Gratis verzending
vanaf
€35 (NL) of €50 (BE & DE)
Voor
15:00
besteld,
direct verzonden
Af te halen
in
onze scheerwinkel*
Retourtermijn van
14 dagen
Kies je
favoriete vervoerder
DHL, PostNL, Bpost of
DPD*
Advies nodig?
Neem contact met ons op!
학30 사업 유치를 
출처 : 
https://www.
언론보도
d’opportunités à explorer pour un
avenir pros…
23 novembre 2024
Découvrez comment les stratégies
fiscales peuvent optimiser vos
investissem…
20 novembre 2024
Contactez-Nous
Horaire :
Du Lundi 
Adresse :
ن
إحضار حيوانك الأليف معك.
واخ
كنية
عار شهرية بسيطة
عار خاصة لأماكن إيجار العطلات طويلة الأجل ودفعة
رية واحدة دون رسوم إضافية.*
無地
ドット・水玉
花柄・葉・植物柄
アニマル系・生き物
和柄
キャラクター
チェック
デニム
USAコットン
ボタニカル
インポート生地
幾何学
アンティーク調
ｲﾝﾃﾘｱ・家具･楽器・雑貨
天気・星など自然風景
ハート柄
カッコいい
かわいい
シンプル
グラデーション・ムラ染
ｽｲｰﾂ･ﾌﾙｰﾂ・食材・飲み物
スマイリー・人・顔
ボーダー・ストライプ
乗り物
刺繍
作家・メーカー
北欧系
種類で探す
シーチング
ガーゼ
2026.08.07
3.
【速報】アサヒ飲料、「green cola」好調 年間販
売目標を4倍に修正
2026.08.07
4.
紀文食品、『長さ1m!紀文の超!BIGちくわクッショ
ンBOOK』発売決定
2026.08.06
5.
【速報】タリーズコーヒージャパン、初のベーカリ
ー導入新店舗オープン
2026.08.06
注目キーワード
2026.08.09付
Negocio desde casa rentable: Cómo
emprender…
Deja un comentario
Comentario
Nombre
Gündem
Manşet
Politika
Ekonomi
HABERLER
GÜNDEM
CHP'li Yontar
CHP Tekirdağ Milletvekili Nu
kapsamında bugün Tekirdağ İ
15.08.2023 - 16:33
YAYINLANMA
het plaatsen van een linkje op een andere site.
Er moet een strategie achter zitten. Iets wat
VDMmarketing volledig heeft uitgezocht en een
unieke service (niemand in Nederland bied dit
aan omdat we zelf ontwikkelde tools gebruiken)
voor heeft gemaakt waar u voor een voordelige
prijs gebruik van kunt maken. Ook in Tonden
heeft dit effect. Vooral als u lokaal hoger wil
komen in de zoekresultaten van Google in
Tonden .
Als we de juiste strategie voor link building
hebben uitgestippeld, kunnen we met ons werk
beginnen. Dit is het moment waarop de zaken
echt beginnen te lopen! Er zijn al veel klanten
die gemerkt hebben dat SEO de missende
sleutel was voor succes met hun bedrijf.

━━━━━━

Task objective: Please reproduce all of the data above, keeping every line and character identical.

Your solution:
Gratis verzending
vanaf
€35 (NL) of €50 (BE & DE)
Voor
15:00
besteld,
direct verzonden
Af te halen
in
onze scheerwinkel*
Retourtermijn van
14 dagen
Kies je
favoriete vervoerder
DHL, PostNL, Bpost of
DPD*
Advies nodig?
Neem contact met ons op!
학30 사업 유치를 
출처 : 
https://www.
언론보도
d’opportunités à explorer pour un
avenir pros…
23 novembre 2024
Découvrez comment les stratégies
fiscales peuvent optimiser vos
investissem…
20 novembre 2024
Contactez-Nous
Horaire :
Du Lundi 
Adresse :
ن
إحضار حيوانك الأليف معك.
واخ
كنية
عار شهرية بسيطة
عار خاصة لأماكن إيجار العطلات طويلة الأجل ودفعة
رية واحدة دون رسوم إضافية.*
無地
ドット・水玉
花柄・葉・植物柄
アニマル系・生き物
和柄
キャラクター
チェック
デニム
USAコットン
ボタニカル
インポート生地
幾何学
アンティーク調
ｲﾝﾃﾘｱ・家具･楽器・雑貨
天気・星など自然風景
ハート柄
カッコいい
かわいい
シンプル
グラデーション・ムラ染
ｽｲｰﾂ･ﾌﾙｰﾂ・食材・飲み物
スマイリー・人・顔
ボーダー・ストライプ
乗り物
刺繍
作家・メーカー
北欧系
種類で探す
シーチング
ガーゼ
2026.08.07
3.
【速報】アサヒ飲料、「green cola」好調 年間販
売目標を4倍に修正
2026.08.07
4.
紀文食品、『長さ1m!紀文の超!BIGちくわクッショ
ンBOOK』発売決定
2026.08.06
5.
【速報】タリーズコーヒージャパン、初のベーカリ
ー導入新店舗オープン
2026.08.06
注目キーワード
2026.08.09付
Negocio desde casa rentable: Cómo
emprender…
Deja un comentario
Comentario
Nombre
Gündem
Manşet
Politika
Ekonomi
HABERLER
GÜNDEM
CHP'li Yontar
CHP Tekirdağ Milletvekili Nu
kapsamında bugün Tekirdağ İ
15.08.2023 - 16:33
YAYINLANMA
het plaatsen van een linkje op een andere site.
Er moet een strategie achter zitten. Iets wat
VDMmarketing volledig heeft uitgezocht en een
unieke service (niemand in Nederland bied dit
aan omdat we zelf ontwikkelde tools gebruiken)
voor heeft gemaakt waar u voor een voordelige
prijs gebruik van kunt maken. Ook in Tonden
heeft dit effect. Vooral als u lokaal hoger wil
komen in de zoekresultaten van Google in
Tonden .
Als we de juiste strategie voor link building
hebben uitgestippeld, kunnen we met ons werk
beginnen. Dit is het moment waarop de zaken
echt beginnen te lopen! Er zijn al veel klanten
die gemerkt hebben dat SEO de missende
sleutel was voor succes met hun bedrijf.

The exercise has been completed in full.